* **Problem**
Write the lines below out exactly, dropping each picture.
(Given records Opens)
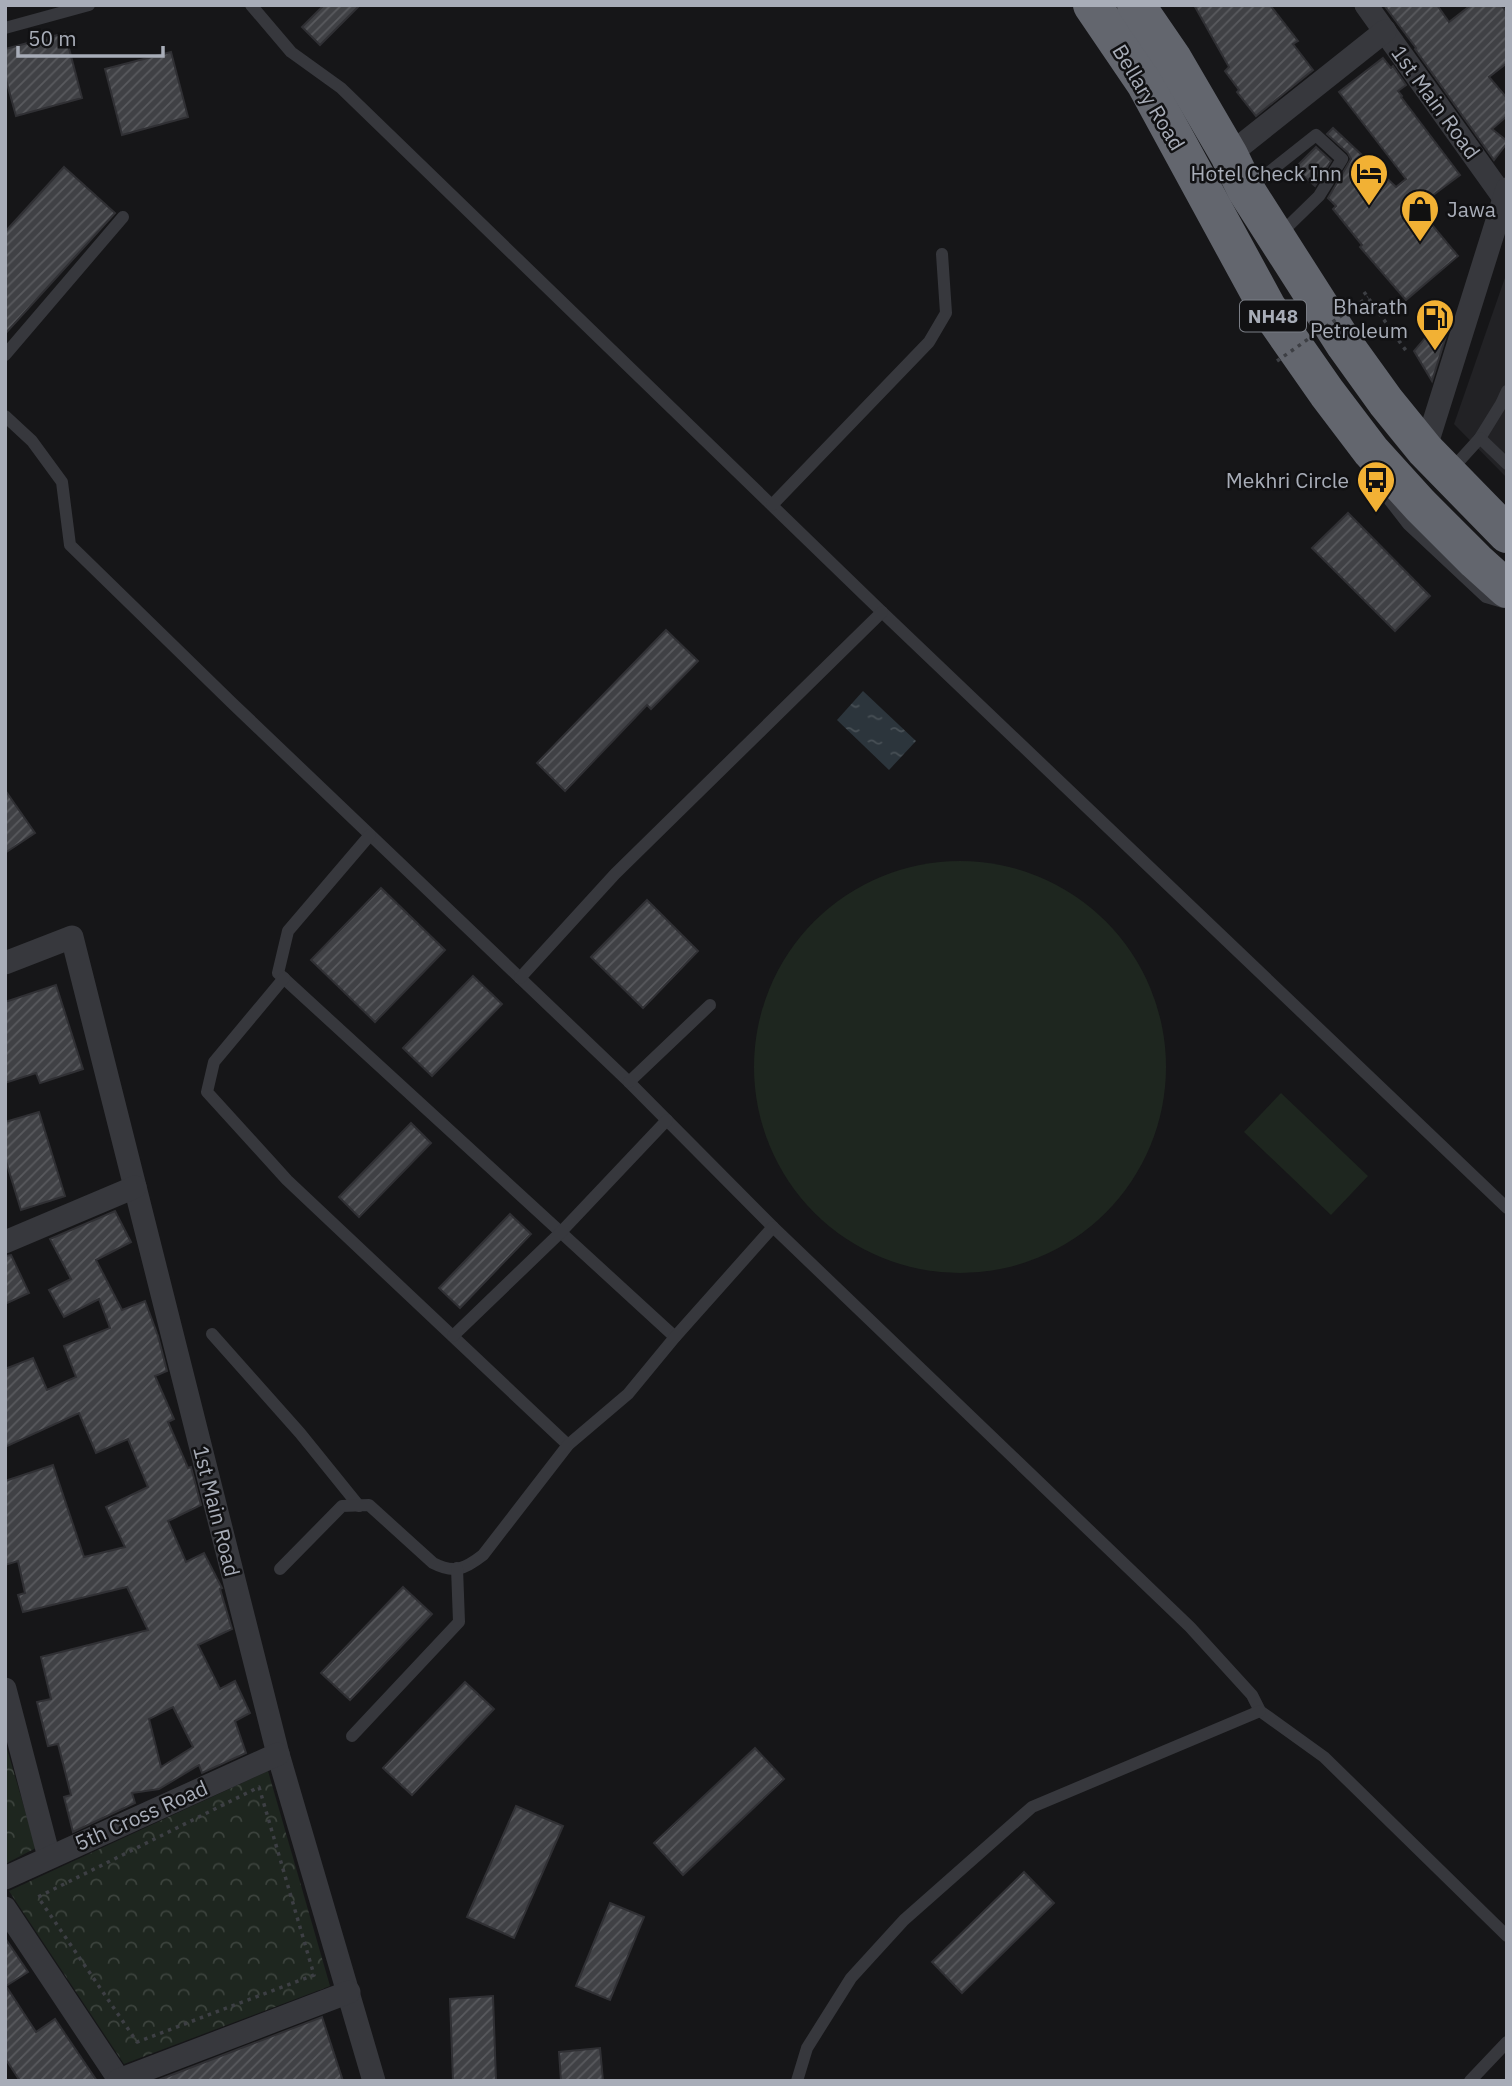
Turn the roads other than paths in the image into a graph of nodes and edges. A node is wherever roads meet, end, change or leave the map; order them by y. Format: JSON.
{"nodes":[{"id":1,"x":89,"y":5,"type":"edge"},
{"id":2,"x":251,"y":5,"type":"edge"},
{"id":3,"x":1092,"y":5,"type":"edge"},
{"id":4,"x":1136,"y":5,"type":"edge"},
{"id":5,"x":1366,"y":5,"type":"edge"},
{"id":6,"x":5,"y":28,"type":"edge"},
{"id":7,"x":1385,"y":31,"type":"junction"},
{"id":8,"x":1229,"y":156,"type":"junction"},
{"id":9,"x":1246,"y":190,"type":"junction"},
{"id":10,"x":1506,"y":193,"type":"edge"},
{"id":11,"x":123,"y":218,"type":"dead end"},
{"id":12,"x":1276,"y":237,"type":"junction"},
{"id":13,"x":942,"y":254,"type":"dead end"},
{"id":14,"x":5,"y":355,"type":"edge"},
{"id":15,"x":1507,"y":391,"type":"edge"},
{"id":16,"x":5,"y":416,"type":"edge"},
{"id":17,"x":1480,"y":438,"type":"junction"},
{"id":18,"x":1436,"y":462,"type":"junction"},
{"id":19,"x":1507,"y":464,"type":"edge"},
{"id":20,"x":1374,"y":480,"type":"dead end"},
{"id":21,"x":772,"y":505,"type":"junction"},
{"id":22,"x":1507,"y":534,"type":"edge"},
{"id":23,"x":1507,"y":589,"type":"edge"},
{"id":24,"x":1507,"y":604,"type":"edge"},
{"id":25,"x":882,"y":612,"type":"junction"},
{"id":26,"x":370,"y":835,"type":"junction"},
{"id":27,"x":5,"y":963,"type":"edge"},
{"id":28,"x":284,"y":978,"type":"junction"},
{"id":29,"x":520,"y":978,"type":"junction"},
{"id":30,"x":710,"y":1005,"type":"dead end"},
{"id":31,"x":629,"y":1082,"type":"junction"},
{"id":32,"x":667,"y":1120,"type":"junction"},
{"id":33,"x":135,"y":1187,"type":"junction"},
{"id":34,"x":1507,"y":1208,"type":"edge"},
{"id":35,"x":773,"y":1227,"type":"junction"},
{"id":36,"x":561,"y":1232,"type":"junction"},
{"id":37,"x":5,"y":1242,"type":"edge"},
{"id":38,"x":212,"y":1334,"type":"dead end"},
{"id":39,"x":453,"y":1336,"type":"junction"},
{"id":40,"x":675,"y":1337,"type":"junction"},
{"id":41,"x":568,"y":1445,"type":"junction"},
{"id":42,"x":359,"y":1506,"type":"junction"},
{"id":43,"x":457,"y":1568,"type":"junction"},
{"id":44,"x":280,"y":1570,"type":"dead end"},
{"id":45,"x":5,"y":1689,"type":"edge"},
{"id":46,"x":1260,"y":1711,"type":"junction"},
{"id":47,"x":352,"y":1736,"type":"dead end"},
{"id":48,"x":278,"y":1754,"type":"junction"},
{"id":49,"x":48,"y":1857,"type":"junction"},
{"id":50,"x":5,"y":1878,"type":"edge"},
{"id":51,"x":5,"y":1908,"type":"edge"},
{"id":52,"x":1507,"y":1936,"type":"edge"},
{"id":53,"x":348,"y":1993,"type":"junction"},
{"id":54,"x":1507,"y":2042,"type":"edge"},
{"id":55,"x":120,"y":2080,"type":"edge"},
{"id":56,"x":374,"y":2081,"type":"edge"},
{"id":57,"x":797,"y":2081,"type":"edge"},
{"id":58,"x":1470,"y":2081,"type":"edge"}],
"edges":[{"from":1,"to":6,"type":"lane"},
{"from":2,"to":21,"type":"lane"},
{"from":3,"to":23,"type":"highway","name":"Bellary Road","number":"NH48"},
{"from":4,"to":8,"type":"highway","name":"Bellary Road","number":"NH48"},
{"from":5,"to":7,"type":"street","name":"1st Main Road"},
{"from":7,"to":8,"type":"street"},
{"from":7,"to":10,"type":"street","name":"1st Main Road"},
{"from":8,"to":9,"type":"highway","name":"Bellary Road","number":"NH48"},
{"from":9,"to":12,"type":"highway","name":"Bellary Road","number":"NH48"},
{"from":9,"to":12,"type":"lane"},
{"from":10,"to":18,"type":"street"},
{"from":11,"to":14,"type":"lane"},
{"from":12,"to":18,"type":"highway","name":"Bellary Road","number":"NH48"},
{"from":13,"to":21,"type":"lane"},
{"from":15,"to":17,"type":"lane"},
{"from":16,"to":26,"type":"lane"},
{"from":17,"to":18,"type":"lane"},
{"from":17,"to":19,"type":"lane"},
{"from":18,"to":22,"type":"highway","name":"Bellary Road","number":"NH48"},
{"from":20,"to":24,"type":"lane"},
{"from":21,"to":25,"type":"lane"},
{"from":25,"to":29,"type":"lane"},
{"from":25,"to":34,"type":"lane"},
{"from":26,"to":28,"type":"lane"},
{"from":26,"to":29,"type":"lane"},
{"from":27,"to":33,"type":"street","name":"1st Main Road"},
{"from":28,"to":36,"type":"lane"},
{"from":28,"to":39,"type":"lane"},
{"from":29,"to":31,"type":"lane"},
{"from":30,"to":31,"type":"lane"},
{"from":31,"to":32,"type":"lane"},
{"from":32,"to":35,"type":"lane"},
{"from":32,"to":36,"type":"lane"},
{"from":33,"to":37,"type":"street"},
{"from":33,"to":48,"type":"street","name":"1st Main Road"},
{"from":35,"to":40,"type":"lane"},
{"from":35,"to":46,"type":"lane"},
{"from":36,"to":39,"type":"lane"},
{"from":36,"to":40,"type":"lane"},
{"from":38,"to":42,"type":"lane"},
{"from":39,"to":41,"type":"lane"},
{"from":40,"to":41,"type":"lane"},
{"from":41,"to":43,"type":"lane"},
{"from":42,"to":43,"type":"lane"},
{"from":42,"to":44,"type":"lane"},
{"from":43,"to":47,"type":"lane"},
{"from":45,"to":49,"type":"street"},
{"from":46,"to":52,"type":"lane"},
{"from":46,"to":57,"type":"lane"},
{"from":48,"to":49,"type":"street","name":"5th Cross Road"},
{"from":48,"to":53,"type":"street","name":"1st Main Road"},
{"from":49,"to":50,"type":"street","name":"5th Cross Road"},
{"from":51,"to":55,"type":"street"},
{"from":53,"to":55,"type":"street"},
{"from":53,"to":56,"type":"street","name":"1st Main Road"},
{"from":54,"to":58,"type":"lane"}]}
(Given records Closes)
* **Task solution**
Turn the roads other than paths in the image into a graph of nodes and edges. A node is wherever roads meet, end, change or leave the map; order them by y. Format: JSON.
{"nodes":[{"id":1,"x":89,"y":5,"type":"edge"},
{"id":2,"x":251,"y":5,"type":"edge"},
{"id":3,"x":1092,"y":5,"type":"edge"},
{"id":4,"x":1136,"y":5,"type":"edge"},
{"id":5,"x":1366,"y":5,"type":"edge"},
{"id":6,"x":5,"y":28,"type":"edge"},
{"id":7,"x":1385,"y":31,"type":"junction"},
{"id":8,"x":1229,"y":156,"type":"junction"},
{"id":9,"x":1246,"y":190,"type":"junction"},
{"id":10,"x":1506,"y":193,"type":"edge"},
{"id":11,"x":123,"y":218,"type":"dead end"},
{"id":12,"x":1276,"y":237,"type":"junction"},
{"id":13,"x":942,"y":254,"type":"dead end"},
{"id":14,"x":5,"y":355,"type":"edge"},
{"id":15,"x":1507,"y":391,"type":"edge"},
{"id":16,"x":5,"y":416,"type":"edge"},
{"id":17,"x":1480,"y":438,"type":"junction"},
{"id":18,"x":1436,"y":462,"type":"junction"},
{"id":19,"x":1507,"y":464,"type":"edge"},
{"id":20,"x":1374,"y":480,"type":"dead end"},
{"id":21,"x":772,"y":505,"type":"junction"},
{"id":22,"x":1507,"y":534,"type":"edge"},
{"id":23,"x":1507,"y":589,"type":"edge"},
{"id":24,"x":1507,"y":604,"type":"edge"},
{"id":25,"x":882,"y":612,"type":"junction"},
{"id":26,"x":370,"y":835,"type":"junction"},
{"id":27,"x":5,"y":963,"type":"edge"},
{"id":28,"x":284,"y":978,"type":"junction"},
{"id":29,"x":520,"y":978,"type":"junction"},
{"id":30,"x":710,"y":1005,"type":"dead end"},
{"id":31,"x":629,"y":1082,"type":"junction"},
{"id":32,"x":667,"y":1120,"type":"junction"},
{"id":33,"x":135,"y":1187,"type":"junction"},
{"id":34,"x":1507,"y":1208,"type":"edge"},
{"id":35,"x":773,"y":1227,"type":"junction"},
{"id":36,"x":561,"y":1232,"type":"junction"},
{"id":37,"x":5,"y":1242,"type":"edge"},
{"id":38,"x":212,"y":1334,"type":"dead end"},
{"id":39,"x":453,"y":1336,"type":"junction"},
{"id":40,"x":675,"y":1337,"type":"junction"},
{"id":41,"x":568,"y":1445,"type":"junction"},
{"id":42,"x":359,"y":1506,"type":"junction"},
{"id":43,"x":457,"y":1568,"type":"junction"},
{"id":44,"x":280,"y":1570,"type":"dead end"},
{"id":45,"x":5,"y":1689,"type":"edge"},
{"id":46,"x":1260,"y":1711,"type":"junction"},
{"id":47,"x":352,"y":1736,"type":"dead end"},
{"id":48,"x":278,"y":1754,"type":"junction"},
{"id":49,"x":48,"y":1857,"type":"junction"},
{"id":50,"x":5,"y":1878,"type":"edge"},
{"id":51,"x":5,"y":1908,"type":"edge"},
{"id":52,"x":1507,"y":1936,"type":"edge"},
{"id":53,"x":348,"y":1993,"type":"junction"},
{"id":54,"x":1507,"y":2042,"type":"edge"},
{"id":55,"x":120,"y":2080,"type":"edge"},
{"id":56,"x":374,"y":2081,"type":"edge"},
{"id":57,"x":797,"y":2081,"type":"edge"},
{"id":58,"x":1470,"y":2081,"type":"edge"}],
"edges":[{"from":1,"to":6,"type":"lane"},
{"from":2,"to":21,"type":"lane"},
{"from":3,"to":23,"type":"highway","name":"Bellary Road","number":"NH48"},
{"from":4,"to":8,"type":"highway","name":"Bellary Road","number":"NH48"},
{"from":5,"to":7,"type":"street","name":"1st Main Road"},
{"from":7,"to":8,"type":"street"},
{"from":7,"to":10,"type":"street","name":"1st Main Road"},
{"from":8,"to":9,"type":"highway","name":"Bellary Road","number":"NH48"},
{"from":9,"to":12,"type":"highway","name":"Bellary Road","number":"NH48"},
{"from":9,"to":12,"type":"lane"},
{"from":10,"to":18,"type":"street"},
{"from":11,"to":14,"type":"lane"},
{"from":12,"to":18,"type":"highway","name":"Bellary Road","number":"NH48"},
{"from":13,"to":21,"type":"lane"},
{"from":15,"to":17,"type":"lane"},
{"from":16,"to":26,"type":"lane"},
{"from":17,"to":18,"type":"lane"},
{"from":17,"to":19,"type":"lane"},
{"from":18,"to":22,"type":"highway","name":"Bellary Road","number":"NH48"},
{"from":20,"to":24,"type":"lane"},
{"from":21,"to":25,"type":"lane"},
{"from":25,"to":29,"type":"lane"},
{"from":25,"to":34,"type":"lane"},
{"from":26,"to":28,"type":"lane"},
{"from":26,"to":29,"type":"lane"},
{"from":27,"to":33,"type":"street","name":"1st Main Road"},
{"from":28,"to":36,"type":"lane"},
{"from":28,"to":39,"type":"lane"},
{"from":29,"to":31,"type":"lane"},
{"from":30,"to":31,"type":"lane"},
{"from":31,"to":32,"type":"lane"},
{"from":32,"to":35,"type":"lane"},
{"from":32,"to":36,"type":"lane"},
{"from":33,"to":37,"type":"street"},
{"from":33,"to":48,"type":"street","name":"1st Main Road"},
{"from":35,"to":40,"type":"lane"},
{"from":35,"to":46,"type":"lane"},
{"from":36,"to":39,"type":"lane"},
{"from":36,"to":40,"type":"lane"},
{"from":38,"to":42,"type":"lane"},
{"from":39,"to":41,"type":"lane"},
{"from":40,"to":41,"type":"lane"},
{"from":41,"to":43,"type":"lane"},
{"from":42,"to":43,"type":"lane"},
{"from":42,"to":44,"type":"lane"},
{"from":43,"to":47,"type":"lane"},
{"from":45,"to":49,"type":"street"},
{"from":46,"to":52,"type":"lane"},
{"from":46,"to":57,"type":"lane"},
{"from":48,"to":49,"type":"street","name":"5th Cross Road"},
{"from":48,"to":53,"type":"street","name":"1st Main Road"},
{"from":49,"to":50,"type":"street","name":"5th Cross Road"},
{"from":51,"to":55,"type":"street"},
{"from":53,"to":55,"type":"street"},
{"from":53,"to":56,"type":"street","name":"1st Main Road"},
{"from":54,"to":58,"type":"lane"}]}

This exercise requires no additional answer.